■ READING PASSAGE ■
::::::

- Venue: Arena Jaskółka, Tarnów
- Dates: 26 June - 1 July
- Competitors: 32 from 16 nations

Medalists
| gold medal | Kim Astrup Anders Skaarup Rasmussen | Denmark |
| silver medal | Ben Lane Sean Vendy | Great Britain |
| bronze medal | Alexander Dunn Adam Hall | Great Britain |
| bronze medal | Christo Popov Toma Junior Popov | France |

= Badminton at the 2023 European Games – Men's doubles =

The men's doubles badminton tournament at the 2023 European Games was played from 26 June to 1 July 2023 in Arena Jaskółka, Tarnów. A total of 32 players in 16 pairs competed at the tournament, four of which pairs was seeded.

== Competition format ==
The tournament starts with a group phase round-robin which will eliminate 8 pairs, followed by a single-elimination knockout stage. For the group stage, the players are divided into four groups of four. Each group plays a round-robin. The top two pairs in each group advanced to the knockout rounds. The knockout stage is a three-round single elimination tournament without a bronze medal match.

::::::

■ RECORDS SHOWN ■
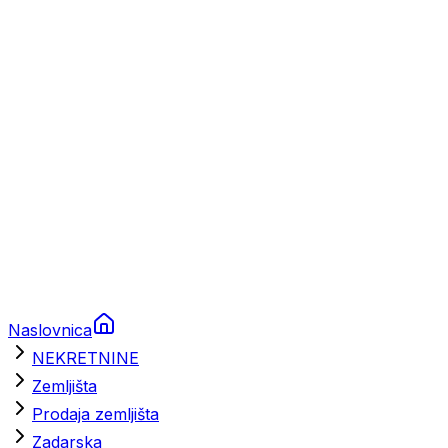
Prikolice za plovila
Brodski rezervni dijelovi
Nautička oprema
Brodski motori
Turizam
Apartmani
Sobe
Kuće za odmor
Aranžmani
Naslovnica
NEKRETNINE
Zemljišta
Prodaja zemljišta
Zadarska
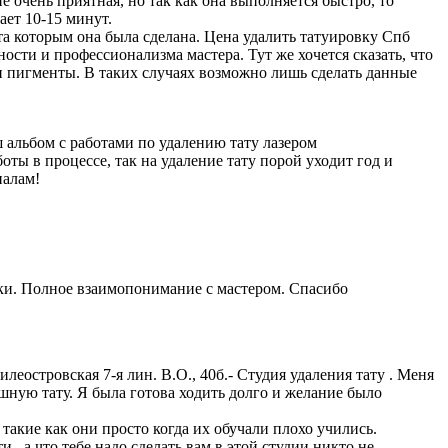
 очень приятная, но так как она выполняется быстро, то
ает 10-15 минут.
нта которым она была сделана. Цена удалить татуировку Спб
ости и профессионализма мастера. Тут же хочется сказать, что
и пигменты. В таких случаях возможно лишь сделать данные
 альбом с работами по удалению тату лазером
работы в процессе, так на удаление тату порой уходит год и
налам!
мки. Полное взаимопонимание с мастером. Спасибо
еостровская 7-я лин. В.О., 40б.- Студия удаления тату . Меня
лошную тату. Я была готова ходить долго и желание было
акие как они просто когда их обучали плохо учились.
 , а что тебе надо сделать вам в этой студии никто не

::::::

■ TASK LIST ■
• a. In the men's doubles badminton text, how many groups were the players divided into for the group stage?
• b. Please pull out each line of the listing that contains the word "сделать".
The listing has no connection to the text.

■ RESPONSE LIST ■
• a. Four groups of four.

• b.
и пигменты. В таких случаях возможно лишь сделать данные
 , а что тебе надо сделать вам в этой студии никто не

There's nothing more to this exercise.